Post autor: Sheelan »

- Cóż, jam jest mistrz pieśni Sheelan! Na pewno dane ci było usłyszeć któreś z moich dzieł... - bard energicznie uścisnął dłoń przybysza i usiadł na deskach rozbitego statku, przez chwilę nasłuchiwał - Chyba nieprzyjazna pogoda oddala się od nas, słyszycie deszcz? Ja nie to chyba dobry znak...
- Ha! Piraci, wiedziałem, że przyjdą! - zawołał niespodziewanie stary Ezencheil i pobiegł w stronę wyjścia.
- Dziadku! Stój! Dokąd to? - zawołał za nim bard i, co było jeszcze bardziej niespodziewane, pobiegł za Ezencheilem. Dogonił go już po chwili, ale główną przyczyną tego było to, że dziadek się zatrzymał. Ezencheil spojrzał mu w oczy, po czym uniósł kościstą dłoń, pokazując przed siebie:
- Piraci... - jęknął dziadek, po zboczu zjeżdżali jeźdźcy.
Awatar użytkownika
Tervinn
Błądzący na granicy światów
Posty: 12
Rejestracja: 11 lat temu
Rasa: Człowiek
Profesje:
Kontakt:

Post autor: Tervinn »

Tervinn jęknął ze zgorszenia na szczerość barda wobec nieznajomego. Nim jednak zdążył spróbować ponownie skłamać w na wpół zatopionej ładowni podniósł się rumor. To ten obłąkany staruszek - stwierdził - znowu zaczął wykrzykiwać coś o piratach i wybiegł na zewnątrz, a za nim ruszył Sheelan. Tervinn podniósł się z ziemi i chciał ruszyć za kompanami jednak zorientował się, że przecież nie został sam. Nieznajomy przyglądał mu się z niezmienionej pozycji. Mierzyli się tak spojrzeniami w całkowitym bezruchu póki ciszy nie przerwał nowy dźwięk.

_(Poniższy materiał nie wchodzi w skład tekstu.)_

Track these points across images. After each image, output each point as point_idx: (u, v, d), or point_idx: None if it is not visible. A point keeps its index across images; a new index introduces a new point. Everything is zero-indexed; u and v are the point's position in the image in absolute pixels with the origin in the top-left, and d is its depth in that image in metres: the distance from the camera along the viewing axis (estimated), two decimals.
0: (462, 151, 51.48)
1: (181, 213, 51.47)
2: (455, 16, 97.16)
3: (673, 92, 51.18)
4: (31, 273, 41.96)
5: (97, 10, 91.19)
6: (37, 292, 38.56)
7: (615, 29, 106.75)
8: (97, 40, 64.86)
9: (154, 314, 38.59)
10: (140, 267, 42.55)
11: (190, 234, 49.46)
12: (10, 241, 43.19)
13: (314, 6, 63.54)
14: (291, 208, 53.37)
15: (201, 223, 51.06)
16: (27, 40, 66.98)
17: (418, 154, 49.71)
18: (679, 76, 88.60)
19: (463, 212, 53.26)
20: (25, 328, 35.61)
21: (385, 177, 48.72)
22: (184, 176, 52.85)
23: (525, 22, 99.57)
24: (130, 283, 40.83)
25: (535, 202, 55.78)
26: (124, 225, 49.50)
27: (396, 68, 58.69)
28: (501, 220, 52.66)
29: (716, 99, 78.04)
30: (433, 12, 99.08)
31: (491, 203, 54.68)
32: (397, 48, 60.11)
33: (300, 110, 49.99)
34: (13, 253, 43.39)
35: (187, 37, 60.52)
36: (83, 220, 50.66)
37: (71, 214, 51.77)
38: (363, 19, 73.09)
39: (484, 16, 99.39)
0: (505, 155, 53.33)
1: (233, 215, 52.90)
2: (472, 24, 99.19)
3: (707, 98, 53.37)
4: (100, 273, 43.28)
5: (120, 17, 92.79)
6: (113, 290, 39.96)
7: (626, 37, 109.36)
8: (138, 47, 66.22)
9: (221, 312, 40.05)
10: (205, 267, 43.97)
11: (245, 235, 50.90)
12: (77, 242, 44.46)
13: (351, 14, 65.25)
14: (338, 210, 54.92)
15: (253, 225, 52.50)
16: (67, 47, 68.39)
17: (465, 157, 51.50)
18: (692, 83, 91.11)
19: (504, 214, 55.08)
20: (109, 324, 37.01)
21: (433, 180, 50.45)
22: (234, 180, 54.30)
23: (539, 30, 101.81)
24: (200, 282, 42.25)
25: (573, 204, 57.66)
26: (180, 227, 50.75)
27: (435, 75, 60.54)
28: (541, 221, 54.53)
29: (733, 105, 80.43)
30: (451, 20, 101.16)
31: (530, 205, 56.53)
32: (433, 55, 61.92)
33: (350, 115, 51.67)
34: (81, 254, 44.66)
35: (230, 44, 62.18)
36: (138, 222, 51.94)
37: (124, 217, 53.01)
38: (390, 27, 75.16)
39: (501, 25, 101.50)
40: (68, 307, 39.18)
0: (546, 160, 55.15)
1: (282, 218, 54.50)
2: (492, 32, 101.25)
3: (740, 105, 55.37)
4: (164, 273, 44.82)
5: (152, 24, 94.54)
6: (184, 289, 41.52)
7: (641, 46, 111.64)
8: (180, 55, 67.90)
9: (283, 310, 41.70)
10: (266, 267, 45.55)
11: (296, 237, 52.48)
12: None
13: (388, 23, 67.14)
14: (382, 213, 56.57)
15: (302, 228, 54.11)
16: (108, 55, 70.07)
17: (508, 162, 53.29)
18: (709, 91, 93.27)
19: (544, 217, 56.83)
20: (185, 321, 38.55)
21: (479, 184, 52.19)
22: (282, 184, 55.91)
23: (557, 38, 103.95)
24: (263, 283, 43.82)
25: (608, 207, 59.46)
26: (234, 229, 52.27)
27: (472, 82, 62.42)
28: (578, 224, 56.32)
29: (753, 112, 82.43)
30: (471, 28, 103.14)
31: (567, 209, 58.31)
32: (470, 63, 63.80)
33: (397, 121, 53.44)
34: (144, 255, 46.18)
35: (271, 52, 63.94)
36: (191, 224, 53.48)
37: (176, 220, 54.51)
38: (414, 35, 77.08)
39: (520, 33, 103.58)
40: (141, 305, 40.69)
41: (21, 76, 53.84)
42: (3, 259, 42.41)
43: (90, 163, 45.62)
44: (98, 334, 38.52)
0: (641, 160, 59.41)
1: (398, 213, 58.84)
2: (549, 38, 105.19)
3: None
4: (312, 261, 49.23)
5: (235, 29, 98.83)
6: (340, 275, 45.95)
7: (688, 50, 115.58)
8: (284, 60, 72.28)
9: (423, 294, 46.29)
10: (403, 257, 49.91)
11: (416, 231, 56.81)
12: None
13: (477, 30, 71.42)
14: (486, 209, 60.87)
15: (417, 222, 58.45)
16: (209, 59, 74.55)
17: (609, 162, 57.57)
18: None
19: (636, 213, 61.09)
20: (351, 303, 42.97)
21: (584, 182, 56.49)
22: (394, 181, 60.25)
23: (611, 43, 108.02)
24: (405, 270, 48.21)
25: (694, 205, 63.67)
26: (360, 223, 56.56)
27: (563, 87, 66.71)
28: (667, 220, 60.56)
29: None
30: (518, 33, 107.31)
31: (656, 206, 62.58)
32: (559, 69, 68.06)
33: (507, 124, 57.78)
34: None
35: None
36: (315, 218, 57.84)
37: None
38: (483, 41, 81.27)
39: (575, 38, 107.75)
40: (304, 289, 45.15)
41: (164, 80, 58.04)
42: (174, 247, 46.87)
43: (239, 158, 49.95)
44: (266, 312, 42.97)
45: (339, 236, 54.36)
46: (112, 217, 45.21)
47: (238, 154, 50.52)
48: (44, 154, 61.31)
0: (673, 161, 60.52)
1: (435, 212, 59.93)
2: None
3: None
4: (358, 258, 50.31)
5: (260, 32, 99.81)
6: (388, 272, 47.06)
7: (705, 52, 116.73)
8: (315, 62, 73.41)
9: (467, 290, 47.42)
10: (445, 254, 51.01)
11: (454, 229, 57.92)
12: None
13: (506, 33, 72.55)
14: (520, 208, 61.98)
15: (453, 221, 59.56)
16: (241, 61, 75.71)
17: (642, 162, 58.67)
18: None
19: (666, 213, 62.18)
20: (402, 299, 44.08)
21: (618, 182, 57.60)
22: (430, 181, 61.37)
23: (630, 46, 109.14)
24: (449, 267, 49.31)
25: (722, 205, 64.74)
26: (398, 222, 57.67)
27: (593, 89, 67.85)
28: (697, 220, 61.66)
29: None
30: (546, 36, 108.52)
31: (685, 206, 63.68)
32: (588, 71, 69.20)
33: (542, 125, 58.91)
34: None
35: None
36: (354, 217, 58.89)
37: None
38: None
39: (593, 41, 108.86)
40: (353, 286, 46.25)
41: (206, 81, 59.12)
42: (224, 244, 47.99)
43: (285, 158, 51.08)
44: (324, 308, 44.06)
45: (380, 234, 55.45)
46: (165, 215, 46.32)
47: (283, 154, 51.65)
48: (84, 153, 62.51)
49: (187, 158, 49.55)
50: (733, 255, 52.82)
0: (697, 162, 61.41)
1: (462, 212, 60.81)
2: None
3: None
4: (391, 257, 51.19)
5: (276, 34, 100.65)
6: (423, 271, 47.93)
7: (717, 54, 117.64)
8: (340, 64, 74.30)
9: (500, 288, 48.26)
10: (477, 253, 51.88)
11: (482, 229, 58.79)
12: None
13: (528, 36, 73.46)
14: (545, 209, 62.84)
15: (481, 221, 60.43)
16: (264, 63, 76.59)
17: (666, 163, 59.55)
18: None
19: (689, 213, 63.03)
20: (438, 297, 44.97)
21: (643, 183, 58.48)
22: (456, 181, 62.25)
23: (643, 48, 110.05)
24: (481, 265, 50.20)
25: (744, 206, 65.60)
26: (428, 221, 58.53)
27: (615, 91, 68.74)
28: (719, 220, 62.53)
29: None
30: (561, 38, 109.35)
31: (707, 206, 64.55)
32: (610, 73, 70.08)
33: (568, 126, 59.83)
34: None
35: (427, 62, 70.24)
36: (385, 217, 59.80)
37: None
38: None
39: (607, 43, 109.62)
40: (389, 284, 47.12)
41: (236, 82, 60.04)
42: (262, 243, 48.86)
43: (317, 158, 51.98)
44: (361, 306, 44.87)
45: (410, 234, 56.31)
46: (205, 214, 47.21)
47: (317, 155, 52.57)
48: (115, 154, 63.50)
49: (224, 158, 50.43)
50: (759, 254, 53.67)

- Jeźdźcy - uśmiechnął się nieznacznie Tervinn. Pomyślał, że to pewnie jakiś patrol albo karawana kupiecka.

Deszcz przestał padać i zza okrywających jeszcze niebo chmur wychyliło się słońce. Tervinn zrównał się z bardem i staruszkiem, uśmiech zszedł mu z twarzy kiedy przyłożył do czoła dłoń osłaniając oczy przed ciepłymi promieniami. Szybko przyjrzał się ósemce konnych.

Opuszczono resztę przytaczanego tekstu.